Пашутино любопытство к людям поутихло, но заводить новые знакомства он не избегал. Появился у него дружок в соседнем подъезде, инженер Степан Степанович, семейный, двухдетный, степенный с виду человек, но когда Пашута с ним ближе сошёлся, то обнаружил родственную душу, полную неутолённых желаний и азарта. С ним на пару по хорошей погоде они совершали загородные прогулки, и на природе Степан Степанович отмякал, раскрепощался и становился таким, каким был, наверное, в начале жизненного пути, лет тридцать тому назад. Глаза у него делались как две переспелые сизые сливы, и он подбивал Пашуту на грешные забавы.

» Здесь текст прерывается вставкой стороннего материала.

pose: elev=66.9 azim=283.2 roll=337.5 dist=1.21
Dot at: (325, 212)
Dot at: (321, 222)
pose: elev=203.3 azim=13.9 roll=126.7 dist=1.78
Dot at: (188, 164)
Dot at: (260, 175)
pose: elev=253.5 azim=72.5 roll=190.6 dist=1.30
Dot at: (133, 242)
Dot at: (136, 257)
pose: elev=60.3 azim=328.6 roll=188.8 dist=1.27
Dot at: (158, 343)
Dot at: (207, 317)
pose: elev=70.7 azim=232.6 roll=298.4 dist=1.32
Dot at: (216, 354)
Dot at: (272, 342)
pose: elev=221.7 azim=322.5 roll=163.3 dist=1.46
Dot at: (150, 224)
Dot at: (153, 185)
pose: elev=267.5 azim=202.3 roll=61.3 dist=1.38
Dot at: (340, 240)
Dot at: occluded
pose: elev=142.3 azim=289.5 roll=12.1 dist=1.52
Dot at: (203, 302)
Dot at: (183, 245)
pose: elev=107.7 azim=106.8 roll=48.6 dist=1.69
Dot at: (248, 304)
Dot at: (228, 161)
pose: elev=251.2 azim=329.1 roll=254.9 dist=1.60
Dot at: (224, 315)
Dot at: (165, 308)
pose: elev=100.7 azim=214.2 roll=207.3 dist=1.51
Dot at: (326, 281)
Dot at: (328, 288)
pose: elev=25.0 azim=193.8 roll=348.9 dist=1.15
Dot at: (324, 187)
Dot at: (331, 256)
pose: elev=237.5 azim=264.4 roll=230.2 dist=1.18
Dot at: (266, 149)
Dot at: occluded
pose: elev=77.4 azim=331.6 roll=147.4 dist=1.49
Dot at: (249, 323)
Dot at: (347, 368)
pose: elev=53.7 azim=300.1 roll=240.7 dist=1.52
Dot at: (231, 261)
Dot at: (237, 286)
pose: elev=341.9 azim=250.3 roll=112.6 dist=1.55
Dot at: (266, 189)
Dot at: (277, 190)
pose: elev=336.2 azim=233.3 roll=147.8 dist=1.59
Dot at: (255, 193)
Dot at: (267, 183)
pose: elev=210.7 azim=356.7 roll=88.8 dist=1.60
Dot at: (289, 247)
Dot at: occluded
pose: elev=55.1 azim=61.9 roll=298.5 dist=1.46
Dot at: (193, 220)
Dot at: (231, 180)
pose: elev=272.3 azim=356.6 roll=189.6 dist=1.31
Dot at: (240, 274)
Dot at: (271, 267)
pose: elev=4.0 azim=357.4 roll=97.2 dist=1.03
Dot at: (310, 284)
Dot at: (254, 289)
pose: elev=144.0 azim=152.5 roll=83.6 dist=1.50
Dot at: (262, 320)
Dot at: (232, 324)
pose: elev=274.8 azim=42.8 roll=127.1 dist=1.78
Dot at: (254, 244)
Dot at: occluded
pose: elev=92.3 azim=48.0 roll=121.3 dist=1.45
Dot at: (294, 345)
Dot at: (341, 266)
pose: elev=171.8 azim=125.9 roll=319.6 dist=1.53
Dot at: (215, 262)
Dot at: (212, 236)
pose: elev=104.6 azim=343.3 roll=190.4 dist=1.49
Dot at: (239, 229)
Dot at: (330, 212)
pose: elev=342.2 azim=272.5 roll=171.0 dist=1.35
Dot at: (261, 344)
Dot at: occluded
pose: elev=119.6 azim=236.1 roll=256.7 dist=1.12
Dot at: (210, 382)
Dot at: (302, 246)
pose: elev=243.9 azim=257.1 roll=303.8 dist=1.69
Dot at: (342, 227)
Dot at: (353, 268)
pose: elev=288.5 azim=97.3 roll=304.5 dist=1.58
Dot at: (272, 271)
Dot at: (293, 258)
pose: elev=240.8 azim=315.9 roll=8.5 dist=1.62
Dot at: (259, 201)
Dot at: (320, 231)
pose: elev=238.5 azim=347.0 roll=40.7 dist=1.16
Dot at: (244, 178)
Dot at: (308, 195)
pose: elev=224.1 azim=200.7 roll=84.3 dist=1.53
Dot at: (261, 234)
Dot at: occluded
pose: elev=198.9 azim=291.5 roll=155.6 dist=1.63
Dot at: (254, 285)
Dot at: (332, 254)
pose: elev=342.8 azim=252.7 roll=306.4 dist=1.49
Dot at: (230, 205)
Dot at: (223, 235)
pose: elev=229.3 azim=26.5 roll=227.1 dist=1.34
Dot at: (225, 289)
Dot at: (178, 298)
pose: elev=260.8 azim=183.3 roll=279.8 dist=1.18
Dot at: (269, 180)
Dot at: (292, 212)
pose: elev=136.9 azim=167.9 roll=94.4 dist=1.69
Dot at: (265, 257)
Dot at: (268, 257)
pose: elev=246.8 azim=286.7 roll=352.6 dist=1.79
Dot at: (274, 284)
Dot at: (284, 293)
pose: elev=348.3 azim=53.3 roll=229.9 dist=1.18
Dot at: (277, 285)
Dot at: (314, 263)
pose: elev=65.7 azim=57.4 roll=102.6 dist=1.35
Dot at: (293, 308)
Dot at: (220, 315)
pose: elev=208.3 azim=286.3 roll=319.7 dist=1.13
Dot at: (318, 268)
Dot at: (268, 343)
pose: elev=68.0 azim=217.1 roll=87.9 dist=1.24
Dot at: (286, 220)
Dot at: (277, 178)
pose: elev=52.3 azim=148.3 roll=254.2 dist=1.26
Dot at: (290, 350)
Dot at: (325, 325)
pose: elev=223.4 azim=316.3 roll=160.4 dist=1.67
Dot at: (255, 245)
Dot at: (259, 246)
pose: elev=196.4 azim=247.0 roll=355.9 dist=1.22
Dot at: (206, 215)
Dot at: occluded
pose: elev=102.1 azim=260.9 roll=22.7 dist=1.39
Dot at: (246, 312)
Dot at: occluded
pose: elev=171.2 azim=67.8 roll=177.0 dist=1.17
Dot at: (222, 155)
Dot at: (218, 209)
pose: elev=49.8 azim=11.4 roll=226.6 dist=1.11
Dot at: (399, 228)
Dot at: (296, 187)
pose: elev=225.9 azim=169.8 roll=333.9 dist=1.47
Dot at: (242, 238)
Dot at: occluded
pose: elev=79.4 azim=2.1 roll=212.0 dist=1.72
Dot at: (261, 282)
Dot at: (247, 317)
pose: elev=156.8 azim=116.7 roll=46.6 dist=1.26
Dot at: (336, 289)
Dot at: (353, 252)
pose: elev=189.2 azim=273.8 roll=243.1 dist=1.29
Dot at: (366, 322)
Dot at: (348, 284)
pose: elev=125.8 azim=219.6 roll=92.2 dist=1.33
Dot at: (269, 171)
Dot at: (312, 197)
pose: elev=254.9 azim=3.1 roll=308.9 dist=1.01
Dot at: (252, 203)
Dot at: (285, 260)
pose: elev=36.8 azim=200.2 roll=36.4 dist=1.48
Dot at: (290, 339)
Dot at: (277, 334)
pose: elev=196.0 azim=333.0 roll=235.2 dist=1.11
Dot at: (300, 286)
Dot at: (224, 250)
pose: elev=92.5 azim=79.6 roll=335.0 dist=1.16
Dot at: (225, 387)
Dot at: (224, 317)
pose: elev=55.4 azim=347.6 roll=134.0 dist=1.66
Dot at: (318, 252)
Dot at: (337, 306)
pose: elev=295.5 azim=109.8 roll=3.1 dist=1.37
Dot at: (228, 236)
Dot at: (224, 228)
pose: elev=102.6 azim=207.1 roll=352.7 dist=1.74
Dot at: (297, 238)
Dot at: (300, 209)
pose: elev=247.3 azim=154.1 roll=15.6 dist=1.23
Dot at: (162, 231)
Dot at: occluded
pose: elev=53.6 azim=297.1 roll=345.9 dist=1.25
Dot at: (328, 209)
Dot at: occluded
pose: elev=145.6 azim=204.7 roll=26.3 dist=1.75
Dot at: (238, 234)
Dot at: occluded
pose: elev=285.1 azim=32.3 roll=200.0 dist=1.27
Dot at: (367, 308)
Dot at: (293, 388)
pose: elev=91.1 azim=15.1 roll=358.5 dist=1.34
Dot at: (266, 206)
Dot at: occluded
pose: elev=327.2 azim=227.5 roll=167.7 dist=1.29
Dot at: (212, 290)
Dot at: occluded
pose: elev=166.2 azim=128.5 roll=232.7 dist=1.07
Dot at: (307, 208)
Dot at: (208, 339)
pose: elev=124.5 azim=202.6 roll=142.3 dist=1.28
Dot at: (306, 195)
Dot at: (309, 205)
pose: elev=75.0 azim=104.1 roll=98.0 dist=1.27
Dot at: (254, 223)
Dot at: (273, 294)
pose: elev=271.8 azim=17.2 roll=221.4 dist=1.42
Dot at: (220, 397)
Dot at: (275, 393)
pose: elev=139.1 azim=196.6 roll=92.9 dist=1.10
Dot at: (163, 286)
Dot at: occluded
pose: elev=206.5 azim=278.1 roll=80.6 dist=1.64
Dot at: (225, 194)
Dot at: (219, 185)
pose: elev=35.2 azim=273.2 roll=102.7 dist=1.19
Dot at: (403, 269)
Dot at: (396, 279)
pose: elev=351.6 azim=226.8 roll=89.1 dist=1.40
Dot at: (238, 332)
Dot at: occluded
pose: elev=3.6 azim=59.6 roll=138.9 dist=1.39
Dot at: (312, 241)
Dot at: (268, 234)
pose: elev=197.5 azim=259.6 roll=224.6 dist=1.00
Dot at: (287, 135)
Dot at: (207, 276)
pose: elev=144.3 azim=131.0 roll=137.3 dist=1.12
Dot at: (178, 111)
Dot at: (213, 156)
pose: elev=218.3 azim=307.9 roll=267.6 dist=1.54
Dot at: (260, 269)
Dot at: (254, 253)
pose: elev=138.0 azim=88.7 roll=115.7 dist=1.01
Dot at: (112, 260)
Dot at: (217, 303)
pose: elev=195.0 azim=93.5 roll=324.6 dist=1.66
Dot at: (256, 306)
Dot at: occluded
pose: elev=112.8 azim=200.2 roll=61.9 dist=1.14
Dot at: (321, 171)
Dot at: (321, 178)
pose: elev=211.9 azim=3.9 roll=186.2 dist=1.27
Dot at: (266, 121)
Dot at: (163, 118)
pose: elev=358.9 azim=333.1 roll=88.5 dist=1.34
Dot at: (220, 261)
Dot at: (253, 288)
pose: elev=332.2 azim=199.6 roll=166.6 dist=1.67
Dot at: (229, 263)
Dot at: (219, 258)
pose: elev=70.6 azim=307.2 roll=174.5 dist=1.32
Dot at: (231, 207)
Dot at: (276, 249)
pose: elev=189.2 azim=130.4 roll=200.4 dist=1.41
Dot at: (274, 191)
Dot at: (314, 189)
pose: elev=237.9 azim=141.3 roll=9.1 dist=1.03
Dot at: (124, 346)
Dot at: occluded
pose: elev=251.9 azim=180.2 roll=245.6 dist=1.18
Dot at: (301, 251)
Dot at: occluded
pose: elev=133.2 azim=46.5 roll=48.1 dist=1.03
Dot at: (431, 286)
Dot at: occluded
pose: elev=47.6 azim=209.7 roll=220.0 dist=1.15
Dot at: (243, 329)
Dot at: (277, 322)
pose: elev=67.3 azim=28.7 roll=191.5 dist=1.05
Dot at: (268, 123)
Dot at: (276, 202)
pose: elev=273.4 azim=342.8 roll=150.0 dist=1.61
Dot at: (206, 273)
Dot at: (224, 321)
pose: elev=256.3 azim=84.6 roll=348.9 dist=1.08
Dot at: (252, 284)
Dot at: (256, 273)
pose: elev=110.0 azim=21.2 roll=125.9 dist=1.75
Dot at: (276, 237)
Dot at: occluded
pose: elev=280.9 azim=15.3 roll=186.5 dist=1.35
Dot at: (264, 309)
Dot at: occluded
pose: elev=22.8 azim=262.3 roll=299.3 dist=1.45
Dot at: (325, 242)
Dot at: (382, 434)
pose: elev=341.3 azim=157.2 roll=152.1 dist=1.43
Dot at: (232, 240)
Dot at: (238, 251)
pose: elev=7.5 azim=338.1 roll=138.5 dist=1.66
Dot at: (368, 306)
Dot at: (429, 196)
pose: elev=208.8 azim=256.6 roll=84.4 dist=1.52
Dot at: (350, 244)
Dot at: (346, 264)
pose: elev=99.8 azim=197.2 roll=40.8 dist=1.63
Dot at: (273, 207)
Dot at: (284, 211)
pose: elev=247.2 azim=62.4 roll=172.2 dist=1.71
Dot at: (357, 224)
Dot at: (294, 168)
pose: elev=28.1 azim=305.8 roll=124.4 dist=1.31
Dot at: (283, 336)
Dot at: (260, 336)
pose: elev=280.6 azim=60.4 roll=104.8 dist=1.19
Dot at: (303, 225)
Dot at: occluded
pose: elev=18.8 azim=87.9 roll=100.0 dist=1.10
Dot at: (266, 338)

— Я тебе в одном завидую, — говорил Степан Степанович с вызовом, — что семьи у тебя нету и ты свободен в проявлениях чувств. Мужик что волк, ему кабала заказана, да только поздно мы это понимаем. Я, думаешь, семьёй дорожу? Или работой? Накося! Маскируюсь, Паша, скоко уж лет маскируюсь, а в душе орлы парят. Давай мы с тобой сейчас подкатимся вон к тем двум девицам и увезём их в Ригу. А? Слабо? Деньги захвачены. Всегда беру с собой на такой случай. НЗ! Давай! Отсюда — на вокзал. И уж гульнём, поразвратничаем! А? Слабо?
— Скучно будет.
Инженер подначивал его девицами для затравки, на самом же деле мечты его были грандиознее. Окинув прощальным взглядом несостоявшихся попутчиц, Степан Степанович придвигался ближе и переходил на роковой шёпот:
— Шут с тобой! Не хочешь в Ригу, у меня получше предложение… Согласен на большую афёру рискнуть?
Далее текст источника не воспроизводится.